● **PASSAGE FOR REVIEW**
Gerhard Lindemann sketches Kittel’s family origins, education, and early years as a scholar. Gerhard Kittel’s father Rudolf, one of the leading Old Testament scholars of his time, rightfully looms large in this discussion. Lindemann’s conclusions are necessarily calibrated, as Kittel’s attitude toward Jews and Judaism in his early career was deeply ambivalent. On the one hand, he utilized a wide variety of Jewish sources and could often treat them in the 1920s with a certain degree of respect. On the other hand, he could accept racist categories and employ völkisch antisemitism in his analysis of a purportedly tainted “modern Judaism” (82). The essay demonstrates (as does Vollnhals’s) the importance of viewing Kittel and Protestant theology during the Third Reich through a wider chronological lens.

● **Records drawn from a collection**
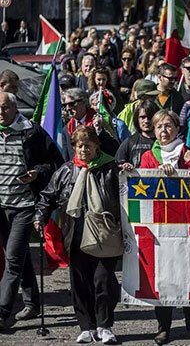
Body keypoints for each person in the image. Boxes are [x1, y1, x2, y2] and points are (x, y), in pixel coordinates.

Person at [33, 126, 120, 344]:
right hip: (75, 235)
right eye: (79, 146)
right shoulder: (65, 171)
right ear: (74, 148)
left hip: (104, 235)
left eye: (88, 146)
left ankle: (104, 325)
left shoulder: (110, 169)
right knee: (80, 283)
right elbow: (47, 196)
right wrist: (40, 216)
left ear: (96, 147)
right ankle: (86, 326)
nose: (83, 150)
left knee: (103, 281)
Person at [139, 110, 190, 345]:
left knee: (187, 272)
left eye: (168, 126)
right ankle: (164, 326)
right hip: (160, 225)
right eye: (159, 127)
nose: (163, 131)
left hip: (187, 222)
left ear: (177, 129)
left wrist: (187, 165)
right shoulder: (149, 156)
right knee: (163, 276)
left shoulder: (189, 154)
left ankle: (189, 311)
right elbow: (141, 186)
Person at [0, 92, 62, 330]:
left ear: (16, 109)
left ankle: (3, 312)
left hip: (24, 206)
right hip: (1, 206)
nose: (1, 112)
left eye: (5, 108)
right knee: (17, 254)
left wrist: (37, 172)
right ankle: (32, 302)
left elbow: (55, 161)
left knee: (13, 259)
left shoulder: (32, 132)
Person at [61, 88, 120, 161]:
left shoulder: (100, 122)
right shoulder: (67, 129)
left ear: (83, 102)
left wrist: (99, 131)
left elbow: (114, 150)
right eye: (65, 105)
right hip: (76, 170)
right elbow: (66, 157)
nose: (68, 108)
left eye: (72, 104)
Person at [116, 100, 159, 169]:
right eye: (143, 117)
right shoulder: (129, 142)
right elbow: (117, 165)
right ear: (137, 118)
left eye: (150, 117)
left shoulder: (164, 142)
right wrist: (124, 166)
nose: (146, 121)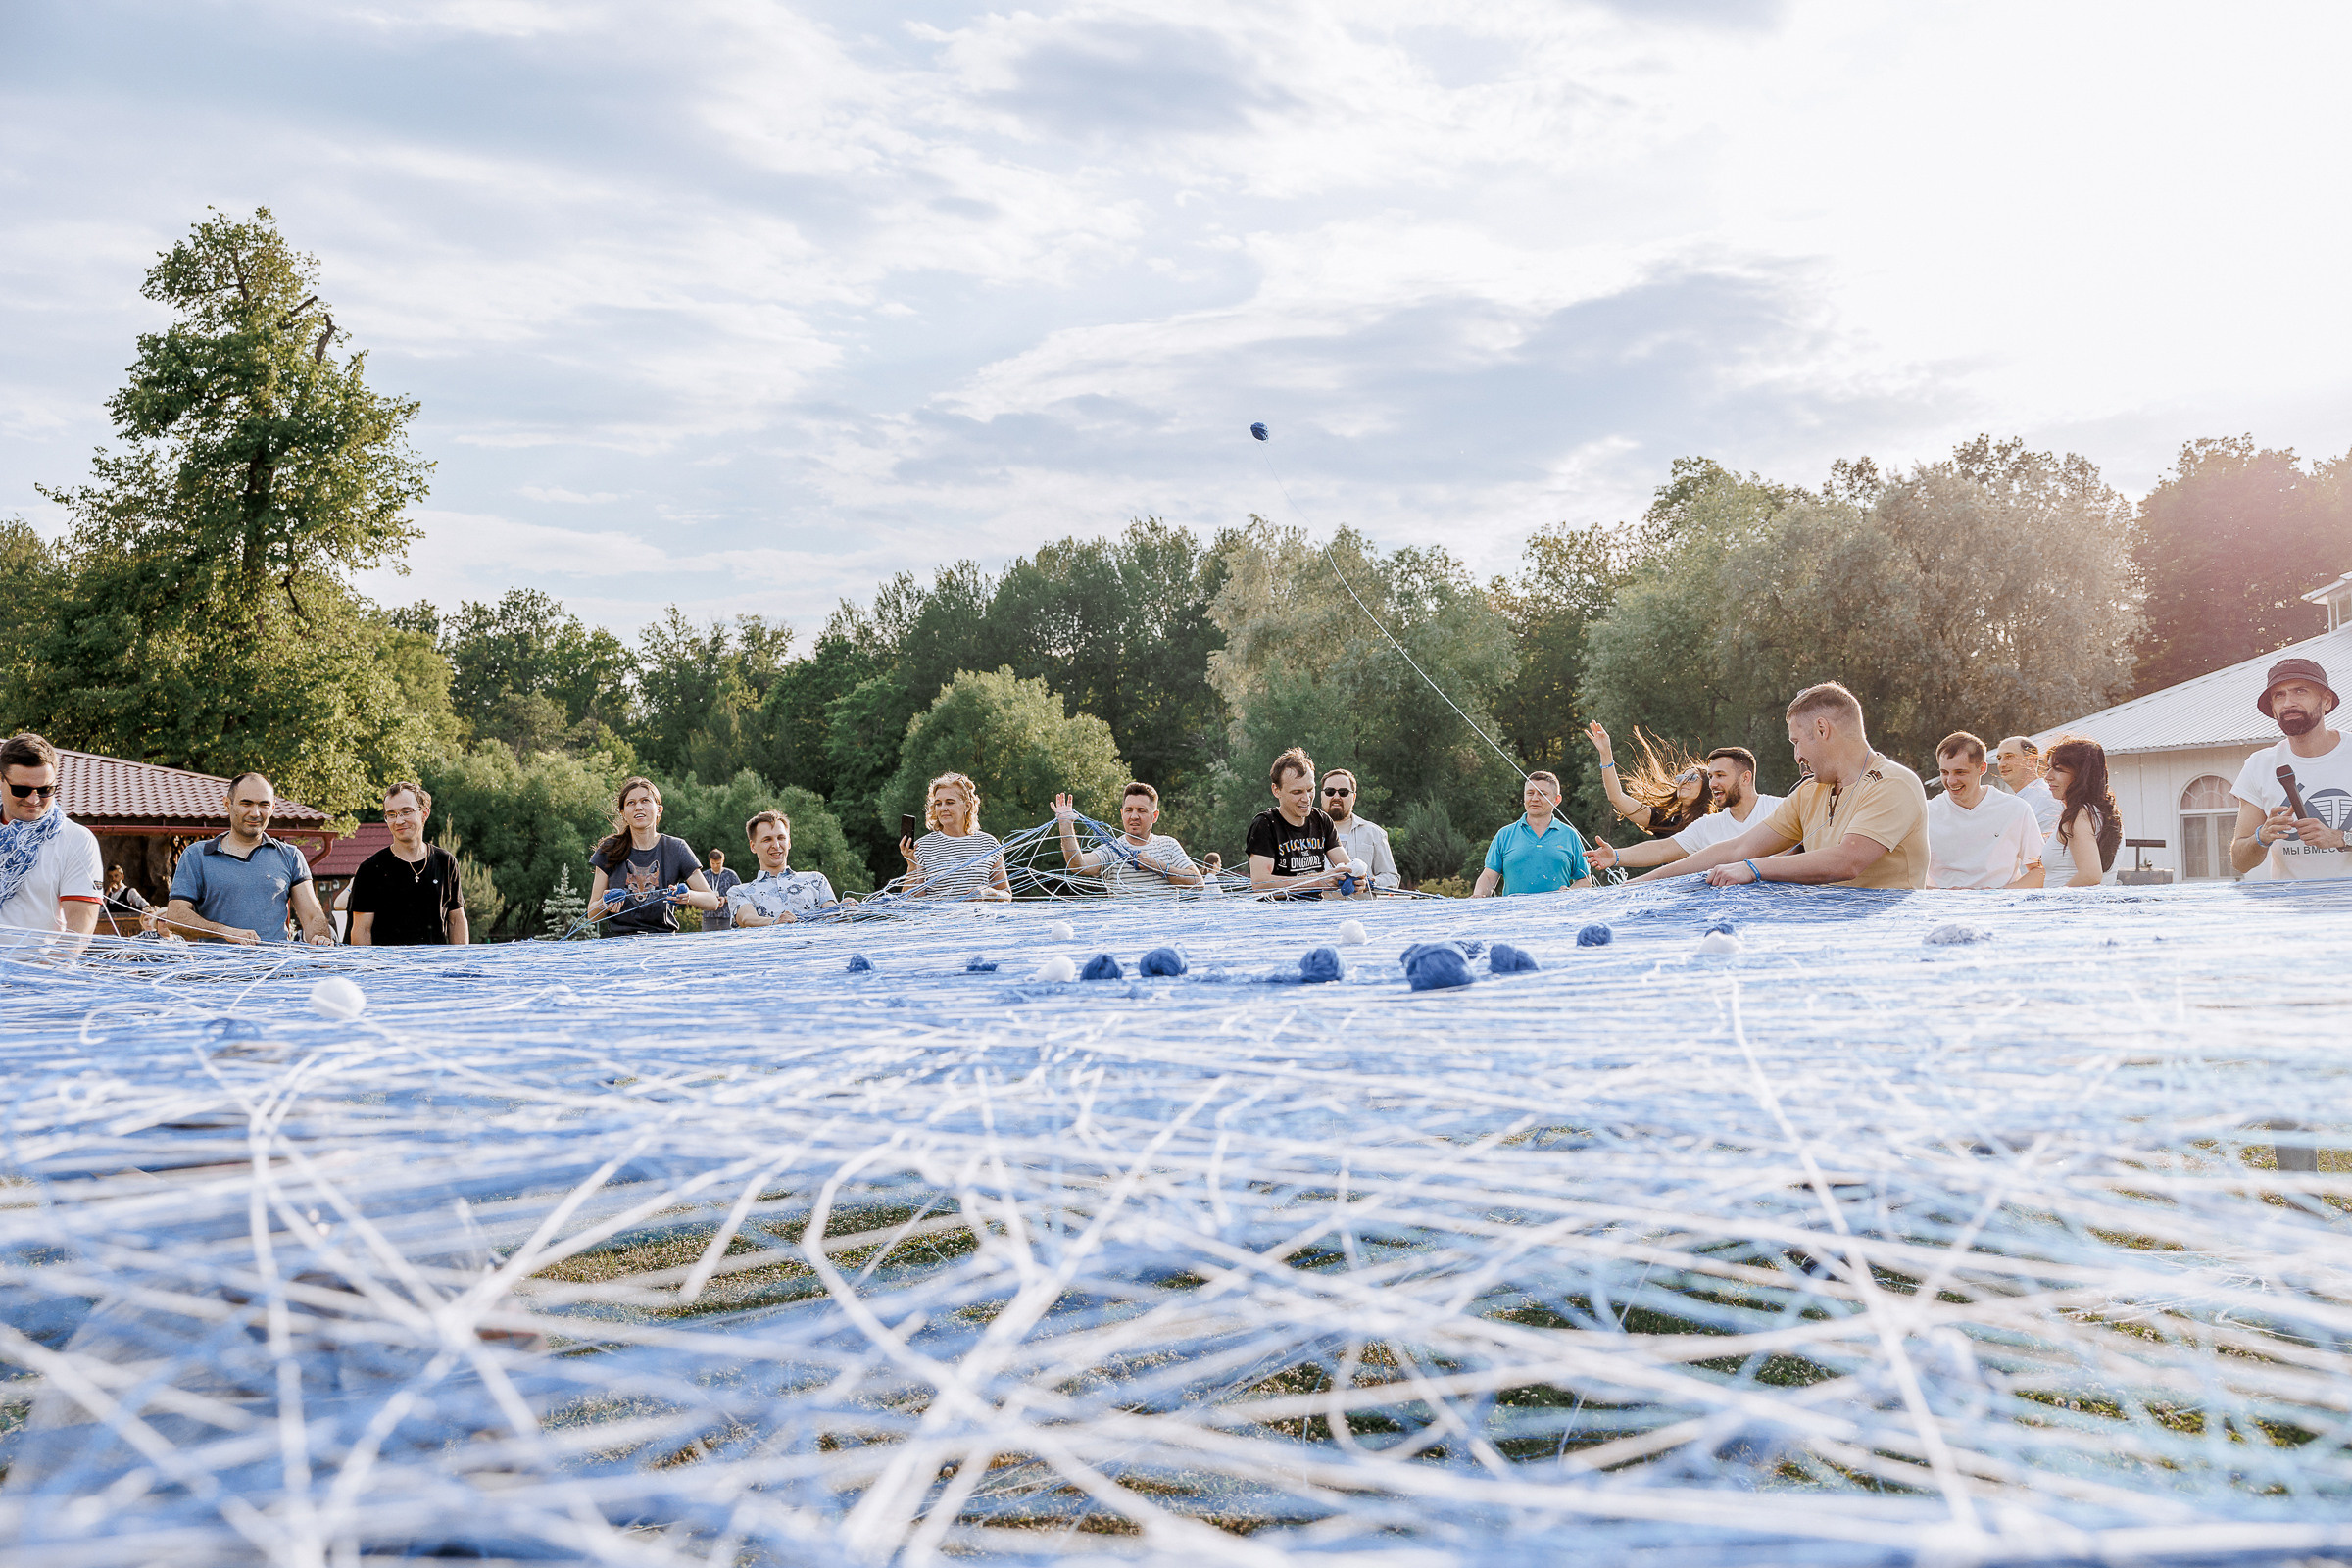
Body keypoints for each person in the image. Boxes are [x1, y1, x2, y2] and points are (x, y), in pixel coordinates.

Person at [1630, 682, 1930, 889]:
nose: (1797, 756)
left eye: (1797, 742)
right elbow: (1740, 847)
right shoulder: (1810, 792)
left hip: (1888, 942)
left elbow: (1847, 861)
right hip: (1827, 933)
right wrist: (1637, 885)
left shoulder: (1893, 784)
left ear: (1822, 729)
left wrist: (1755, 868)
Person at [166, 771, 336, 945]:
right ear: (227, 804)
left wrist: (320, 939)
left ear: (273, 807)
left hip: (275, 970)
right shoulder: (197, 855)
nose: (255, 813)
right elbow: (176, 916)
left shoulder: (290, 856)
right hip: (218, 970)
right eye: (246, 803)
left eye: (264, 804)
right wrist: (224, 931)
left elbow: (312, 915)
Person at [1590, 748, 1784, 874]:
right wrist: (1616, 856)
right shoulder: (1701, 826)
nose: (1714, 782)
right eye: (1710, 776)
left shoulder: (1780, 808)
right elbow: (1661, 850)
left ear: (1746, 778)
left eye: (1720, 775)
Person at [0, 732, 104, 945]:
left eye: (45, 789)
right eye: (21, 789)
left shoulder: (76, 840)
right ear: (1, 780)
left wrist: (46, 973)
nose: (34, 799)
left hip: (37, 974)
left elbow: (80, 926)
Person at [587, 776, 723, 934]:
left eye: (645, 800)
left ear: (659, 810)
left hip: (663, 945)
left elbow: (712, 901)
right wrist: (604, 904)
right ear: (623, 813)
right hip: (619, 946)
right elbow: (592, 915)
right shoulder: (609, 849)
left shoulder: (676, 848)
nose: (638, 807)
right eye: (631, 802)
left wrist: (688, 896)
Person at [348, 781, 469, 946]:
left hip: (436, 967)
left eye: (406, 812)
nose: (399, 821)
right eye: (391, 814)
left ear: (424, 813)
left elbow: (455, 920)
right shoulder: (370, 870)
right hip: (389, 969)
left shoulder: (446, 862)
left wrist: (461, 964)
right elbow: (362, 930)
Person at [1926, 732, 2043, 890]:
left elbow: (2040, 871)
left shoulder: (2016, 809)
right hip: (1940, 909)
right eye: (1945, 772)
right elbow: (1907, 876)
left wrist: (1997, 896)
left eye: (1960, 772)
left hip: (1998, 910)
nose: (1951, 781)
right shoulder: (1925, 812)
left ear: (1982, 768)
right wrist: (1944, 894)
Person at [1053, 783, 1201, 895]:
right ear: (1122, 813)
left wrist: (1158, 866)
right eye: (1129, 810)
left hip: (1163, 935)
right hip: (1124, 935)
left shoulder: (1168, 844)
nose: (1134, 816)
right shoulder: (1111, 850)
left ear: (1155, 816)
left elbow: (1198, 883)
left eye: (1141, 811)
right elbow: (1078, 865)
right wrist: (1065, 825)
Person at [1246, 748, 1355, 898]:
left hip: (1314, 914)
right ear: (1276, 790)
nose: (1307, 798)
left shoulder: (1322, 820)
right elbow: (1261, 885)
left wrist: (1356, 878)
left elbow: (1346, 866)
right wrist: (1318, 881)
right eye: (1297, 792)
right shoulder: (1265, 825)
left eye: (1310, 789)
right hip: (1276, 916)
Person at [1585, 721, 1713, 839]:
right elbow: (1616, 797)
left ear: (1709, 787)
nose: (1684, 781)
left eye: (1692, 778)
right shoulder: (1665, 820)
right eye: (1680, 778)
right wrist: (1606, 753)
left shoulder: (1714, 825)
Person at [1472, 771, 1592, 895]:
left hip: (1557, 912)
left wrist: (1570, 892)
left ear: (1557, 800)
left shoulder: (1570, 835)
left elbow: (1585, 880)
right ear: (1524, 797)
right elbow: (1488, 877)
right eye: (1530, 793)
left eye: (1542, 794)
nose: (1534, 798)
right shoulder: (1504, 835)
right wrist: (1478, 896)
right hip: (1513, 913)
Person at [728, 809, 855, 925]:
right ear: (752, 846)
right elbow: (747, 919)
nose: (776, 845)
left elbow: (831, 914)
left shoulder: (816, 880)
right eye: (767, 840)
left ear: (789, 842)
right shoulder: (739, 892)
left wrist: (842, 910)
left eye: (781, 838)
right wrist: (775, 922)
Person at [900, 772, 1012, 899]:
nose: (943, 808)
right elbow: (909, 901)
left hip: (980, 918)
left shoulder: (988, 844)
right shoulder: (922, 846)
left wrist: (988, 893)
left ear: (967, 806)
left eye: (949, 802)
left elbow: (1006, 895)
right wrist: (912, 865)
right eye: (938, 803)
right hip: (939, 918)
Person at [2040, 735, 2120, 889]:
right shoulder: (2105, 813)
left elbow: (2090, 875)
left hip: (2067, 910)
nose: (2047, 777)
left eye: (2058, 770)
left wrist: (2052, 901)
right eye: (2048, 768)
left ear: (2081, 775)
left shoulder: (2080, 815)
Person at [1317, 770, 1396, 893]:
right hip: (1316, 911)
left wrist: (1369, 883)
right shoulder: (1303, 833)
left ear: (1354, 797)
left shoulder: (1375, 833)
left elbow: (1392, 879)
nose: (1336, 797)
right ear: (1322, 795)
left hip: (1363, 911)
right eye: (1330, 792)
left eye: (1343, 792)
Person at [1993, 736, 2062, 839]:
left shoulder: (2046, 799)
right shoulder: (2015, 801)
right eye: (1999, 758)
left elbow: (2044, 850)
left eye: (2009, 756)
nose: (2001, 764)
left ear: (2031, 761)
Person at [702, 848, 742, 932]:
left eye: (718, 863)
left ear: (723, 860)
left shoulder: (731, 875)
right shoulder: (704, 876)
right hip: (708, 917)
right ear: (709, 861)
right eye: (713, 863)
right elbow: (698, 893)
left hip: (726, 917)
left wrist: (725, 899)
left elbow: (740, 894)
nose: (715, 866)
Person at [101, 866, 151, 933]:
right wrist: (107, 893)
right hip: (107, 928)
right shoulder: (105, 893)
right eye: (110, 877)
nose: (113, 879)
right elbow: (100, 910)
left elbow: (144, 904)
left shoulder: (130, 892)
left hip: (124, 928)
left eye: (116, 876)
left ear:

● **TASK REQUIREMENTS**
• A. In the passage on Gerhard Kittel, who was Kittel's father?
• B. Proceed with the passage on Gerhard Kittel, picking up after its last sentence.
The records play no part in the work here.

● **ANSWERS TO THE TASKS**
• A. His father was Rudolf, one of the leading Old Testament scholars of his time.

• B.
After sketching German Protestantism from the Kaiserreich to the Nazi era, Horst Junginger’s essay covers Kittel’s works on Jews and Judaism during the Third Reich and his lengthy 1946 “defense” of his actions toward both Jews and the Nazi regime. Junginger pulls no punches, describing Kittel’s output from 1933 to 1945 as Judengegnerschaft in Wort und Tat” (Antisemitism in Word and Deed) (87-96). During this period, Kittel, for example, wrote Die Judenfrage, an occasional work that reached a wide audience and which combined scholarly – if often anti-Judaic – analysis with politicized and antisemitic speech (87-90); used his scholarly reputation to become a leading light of “Judenforschung” – the politically motivated denigration of Jews and Judaism via “scholarly” means (90-92); and gave an expert opinion in the show trial of Herschel Grynszpan, in which, despite the fact that Grynszpan wasn’t especially religious, Kittel portrayed his murder of vom Rath as “the act of a Talmudic Jew controlled by international Jewry” (95).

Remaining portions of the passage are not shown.